Hendricks attended the Chapel Street Primary School and Trafalgar High School, but matriculated from Harold Cressy High School. Hendricks earned a Bachelor of Arts degree in history and sociology and a honours degree in industrial psychology from the University of the Western Cape. At university, he campaigned for free education and he also founded a student newspaper Unibel and was its editor.

==Early career==
Hendricks was involved with the Free Nelson Mandela campaign. He is one of the founding members of the Muslim Students Association of South Africa (MSA) and was an executive member of the Majlis-su-Shura Al Islami. Hendricks was deputy chairperson of the Forum for Black Journalists and served as the general secretary of the trade union for workers with sensory disorders. He was also a cricket manager and a national chess champion. Hendricks worked with Hassen Howa in sport in District Six.

Hendricks was also a lecturer at the University of the Western Cape and the Peninsula Technikon (now the Cape Peninsula University of Technology). He was a teacher at Mount View High School, Bridgetown High School, Rosedale Primary School and Easter Peak Primary School. Hendricks was also chairperson of the Management and Leadership Development Association in Langa, Cape Town. Hendricks worked as a Regional Personnel Manager and later a National Industrial Relations Specialist at Nestlé for 18 years. He was a human resource director at MWEB. Hendricks was the deputy chairperson of an organisation that consisted of 300 affiliates of Muslim groups who all called for South Africa's first multiracial general elections in 1994 to be boycotted, however, Hendricks later decided to vote in that election. He co-founded Radio 786 in 1995.

In 2002, Hendricks was given the 'Pioneer of the Internet in South Africa' award.

==Political career==
Hendricks founded Al Jama-ah in April 2007, a party intended to uphold Muslim rights and interests in South Africa. Hendricks was elected to the Cape Town city council in 2011 as Al Jama-ah's sole councillor. He was re-elected in 2016.

===Parliament===
In the 2019 general election, Al Jama-ah won one seat in the National Assembly, the lower house of parliament. Hendricks took up the seat. He was sworn into office using the first Quran written by Tuan Guru while he was imprisoned on Robben Island in the 1700s. He serves on multiple committees, including the Joint Standing Committee on Intelligence, the Standing Committee on Public Accounts, the Portfolio Committee on Employment and Labour, the Portfolio Committee on Health, the Portfolio Committee on Home Affairs, the Portfolio Committee on International Relations and Cooperation, the Portfolio Committee on Justice and Correctional Services, and the Portfolio Committee on Small Business Development.After the 2024 elections Al jama-ah joined the progressive Cucas which included parties like the MK, EFF, ATM, PAC, UDM, NCC and were opposing the Government of national unity, however days later after the first sitting of parliament Hendricks announced that Al jama-ah will join the government of national unity and on 30 June he was appointed deputy minister of Social development under minister Sisisi Tolashe.
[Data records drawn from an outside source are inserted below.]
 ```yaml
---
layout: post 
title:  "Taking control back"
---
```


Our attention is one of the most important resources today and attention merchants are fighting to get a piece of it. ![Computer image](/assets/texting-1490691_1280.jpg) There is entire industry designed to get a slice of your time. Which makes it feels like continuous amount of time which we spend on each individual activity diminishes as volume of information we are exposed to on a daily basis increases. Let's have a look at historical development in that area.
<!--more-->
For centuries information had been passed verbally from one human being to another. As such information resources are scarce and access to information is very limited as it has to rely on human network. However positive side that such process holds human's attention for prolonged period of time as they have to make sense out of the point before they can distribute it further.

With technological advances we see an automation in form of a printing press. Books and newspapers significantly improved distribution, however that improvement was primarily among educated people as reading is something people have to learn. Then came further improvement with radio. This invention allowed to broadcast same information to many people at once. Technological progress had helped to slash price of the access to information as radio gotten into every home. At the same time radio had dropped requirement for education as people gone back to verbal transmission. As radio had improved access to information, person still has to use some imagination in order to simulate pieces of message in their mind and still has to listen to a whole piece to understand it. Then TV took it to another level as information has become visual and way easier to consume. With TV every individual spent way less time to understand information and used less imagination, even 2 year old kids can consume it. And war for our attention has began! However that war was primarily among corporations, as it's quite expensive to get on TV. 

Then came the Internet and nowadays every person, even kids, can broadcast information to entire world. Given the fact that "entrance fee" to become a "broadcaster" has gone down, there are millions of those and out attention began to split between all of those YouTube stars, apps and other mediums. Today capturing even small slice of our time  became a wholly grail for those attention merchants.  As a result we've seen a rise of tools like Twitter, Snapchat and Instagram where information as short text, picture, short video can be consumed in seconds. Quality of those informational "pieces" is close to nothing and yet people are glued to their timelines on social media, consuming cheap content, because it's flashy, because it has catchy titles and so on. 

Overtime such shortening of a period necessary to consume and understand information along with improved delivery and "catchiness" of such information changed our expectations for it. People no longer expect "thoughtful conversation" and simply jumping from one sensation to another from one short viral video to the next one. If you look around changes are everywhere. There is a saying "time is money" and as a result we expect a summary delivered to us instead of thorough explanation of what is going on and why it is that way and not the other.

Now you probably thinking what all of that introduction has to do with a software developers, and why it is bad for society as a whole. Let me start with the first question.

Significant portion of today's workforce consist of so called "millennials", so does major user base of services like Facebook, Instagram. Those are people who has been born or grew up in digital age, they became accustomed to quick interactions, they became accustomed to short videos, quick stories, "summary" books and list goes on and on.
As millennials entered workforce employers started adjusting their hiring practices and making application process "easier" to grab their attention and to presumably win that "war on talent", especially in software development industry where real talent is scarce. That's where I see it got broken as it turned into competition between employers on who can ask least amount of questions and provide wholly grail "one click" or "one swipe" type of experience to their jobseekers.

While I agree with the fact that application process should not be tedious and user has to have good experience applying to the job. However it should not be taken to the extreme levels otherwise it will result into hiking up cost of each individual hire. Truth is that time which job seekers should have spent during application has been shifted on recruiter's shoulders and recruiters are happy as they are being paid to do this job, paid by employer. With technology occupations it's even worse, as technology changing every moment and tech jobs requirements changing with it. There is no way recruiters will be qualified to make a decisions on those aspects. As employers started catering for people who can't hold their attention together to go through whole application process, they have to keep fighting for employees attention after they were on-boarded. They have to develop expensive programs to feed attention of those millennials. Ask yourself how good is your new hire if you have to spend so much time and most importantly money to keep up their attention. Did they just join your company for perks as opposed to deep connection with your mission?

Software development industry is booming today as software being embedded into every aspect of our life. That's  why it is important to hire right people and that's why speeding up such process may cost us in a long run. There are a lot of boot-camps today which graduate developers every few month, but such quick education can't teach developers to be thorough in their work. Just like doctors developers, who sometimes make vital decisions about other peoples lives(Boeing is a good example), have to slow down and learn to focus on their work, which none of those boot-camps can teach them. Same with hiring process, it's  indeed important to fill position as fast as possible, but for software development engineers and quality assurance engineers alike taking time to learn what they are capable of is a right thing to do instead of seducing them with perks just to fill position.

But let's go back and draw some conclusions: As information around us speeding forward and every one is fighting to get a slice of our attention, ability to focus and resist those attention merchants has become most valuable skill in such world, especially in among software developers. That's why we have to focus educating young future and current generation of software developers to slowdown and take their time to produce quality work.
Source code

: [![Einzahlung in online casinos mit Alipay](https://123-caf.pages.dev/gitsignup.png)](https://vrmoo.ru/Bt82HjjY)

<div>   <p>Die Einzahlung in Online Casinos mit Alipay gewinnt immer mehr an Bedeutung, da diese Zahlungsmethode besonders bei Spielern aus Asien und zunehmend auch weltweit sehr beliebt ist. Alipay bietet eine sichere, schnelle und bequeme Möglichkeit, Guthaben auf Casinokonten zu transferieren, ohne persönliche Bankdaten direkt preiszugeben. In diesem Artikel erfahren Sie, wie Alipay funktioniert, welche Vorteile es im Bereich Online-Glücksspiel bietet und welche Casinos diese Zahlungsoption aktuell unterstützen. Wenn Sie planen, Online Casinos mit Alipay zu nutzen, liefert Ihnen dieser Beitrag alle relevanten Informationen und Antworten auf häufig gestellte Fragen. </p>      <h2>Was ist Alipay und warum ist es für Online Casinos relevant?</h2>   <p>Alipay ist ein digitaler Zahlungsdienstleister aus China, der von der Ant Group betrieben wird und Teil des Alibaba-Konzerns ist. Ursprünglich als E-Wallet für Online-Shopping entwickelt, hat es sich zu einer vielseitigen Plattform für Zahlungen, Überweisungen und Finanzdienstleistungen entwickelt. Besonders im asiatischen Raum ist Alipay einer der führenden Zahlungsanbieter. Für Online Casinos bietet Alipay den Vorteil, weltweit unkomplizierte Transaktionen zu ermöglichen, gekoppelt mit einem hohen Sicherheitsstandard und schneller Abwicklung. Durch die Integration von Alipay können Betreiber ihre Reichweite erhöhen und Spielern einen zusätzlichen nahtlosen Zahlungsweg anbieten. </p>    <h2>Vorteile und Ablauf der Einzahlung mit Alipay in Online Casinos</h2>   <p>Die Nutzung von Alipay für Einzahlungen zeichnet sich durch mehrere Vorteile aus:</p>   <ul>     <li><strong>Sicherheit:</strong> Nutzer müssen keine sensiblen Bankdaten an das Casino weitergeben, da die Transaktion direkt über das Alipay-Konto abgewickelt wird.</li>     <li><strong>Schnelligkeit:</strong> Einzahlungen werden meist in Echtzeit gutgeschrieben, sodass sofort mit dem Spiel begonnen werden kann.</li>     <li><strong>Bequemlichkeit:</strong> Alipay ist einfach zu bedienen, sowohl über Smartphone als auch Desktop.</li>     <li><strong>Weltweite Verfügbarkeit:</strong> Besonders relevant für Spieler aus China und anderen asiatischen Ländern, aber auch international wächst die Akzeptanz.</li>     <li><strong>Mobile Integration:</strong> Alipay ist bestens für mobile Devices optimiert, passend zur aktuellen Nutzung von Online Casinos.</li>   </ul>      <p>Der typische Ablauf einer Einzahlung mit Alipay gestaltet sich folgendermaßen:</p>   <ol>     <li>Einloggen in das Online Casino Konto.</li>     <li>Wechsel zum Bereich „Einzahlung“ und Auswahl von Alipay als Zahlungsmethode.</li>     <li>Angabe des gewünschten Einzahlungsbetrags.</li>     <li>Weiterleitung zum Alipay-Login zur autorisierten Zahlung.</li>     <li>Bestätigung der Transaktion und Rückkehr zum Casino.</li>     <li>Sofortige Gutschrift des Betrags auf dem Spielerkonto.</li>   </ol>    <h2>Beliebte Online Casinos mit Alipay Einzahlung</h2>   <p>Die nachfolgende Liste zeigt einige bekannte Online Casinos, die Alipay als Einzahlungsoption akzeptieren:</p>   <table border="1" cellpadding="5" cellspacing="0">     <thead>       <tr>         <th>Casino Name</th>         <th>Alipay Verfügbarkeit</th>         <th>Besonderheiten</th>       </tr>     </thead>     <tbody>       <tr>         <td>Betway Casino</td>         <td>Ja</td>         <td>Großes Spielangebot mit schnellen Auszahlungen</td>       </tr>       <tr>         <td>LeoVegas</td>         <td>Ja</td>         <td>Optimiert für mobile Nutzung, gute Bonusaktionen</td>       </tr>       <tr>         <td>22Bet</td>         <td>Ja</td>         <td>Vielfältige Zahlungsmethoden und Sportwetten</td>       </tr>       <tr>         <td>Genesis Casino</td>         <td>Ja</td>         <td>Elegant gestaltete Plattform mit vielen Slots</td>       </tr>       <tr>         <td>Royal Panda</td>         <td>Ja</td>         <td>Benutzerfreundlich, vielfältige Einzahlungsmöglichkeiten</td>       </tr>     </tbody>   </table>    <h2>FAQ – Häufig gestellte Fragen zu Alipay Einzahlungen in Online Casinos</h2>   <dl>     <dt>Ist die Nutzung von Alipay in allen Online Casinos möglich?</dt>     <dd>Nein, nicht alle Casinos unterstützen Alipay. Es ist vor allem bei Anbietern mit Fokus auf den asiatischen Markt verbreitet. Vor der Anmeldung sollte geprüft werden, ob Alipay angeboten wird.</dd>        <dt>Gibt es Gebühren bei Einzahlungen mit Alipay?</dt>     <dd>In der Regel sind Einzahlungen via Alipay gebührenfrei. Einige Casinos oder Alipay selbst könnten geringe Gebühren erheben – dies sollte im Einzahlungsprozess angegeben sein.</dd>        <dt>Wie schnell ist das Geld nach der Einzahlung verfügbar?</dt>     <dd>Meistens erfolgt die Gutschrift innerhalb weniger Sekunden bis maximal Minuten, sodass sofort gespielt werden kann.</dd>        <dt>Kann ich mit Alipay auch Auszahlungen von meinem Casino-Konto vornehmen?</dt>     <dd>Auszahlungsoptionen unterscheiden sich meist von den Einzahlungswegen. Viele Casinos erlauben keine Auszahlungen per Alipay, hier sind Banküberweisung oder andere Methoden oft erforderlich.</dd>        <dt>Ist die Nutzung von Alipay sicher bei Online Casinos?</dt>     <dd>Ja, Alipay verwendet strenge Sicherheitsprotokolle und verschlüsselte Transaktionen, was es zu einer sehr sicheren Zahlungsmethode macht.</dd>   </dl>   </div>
In March 2021, Hendricks voted against establishing an ad-hoc committee to investigate Public Protector Busisiwe Mkhwebane’s fitness to hold office. He became a non-voting member of the Committee for Section 194 Enquiry on 7 April 2021. On 21 June 2021, he became a voting member.

=== Cape Town mayoral candidacy ===
On 31 May 2021, Hendricks was announced as Al Jama-ah's mayoral candidate for the City of Cape Town in the 2021 local government elections.

==Personal life==
Hendricks is married to Fatima. They have four children.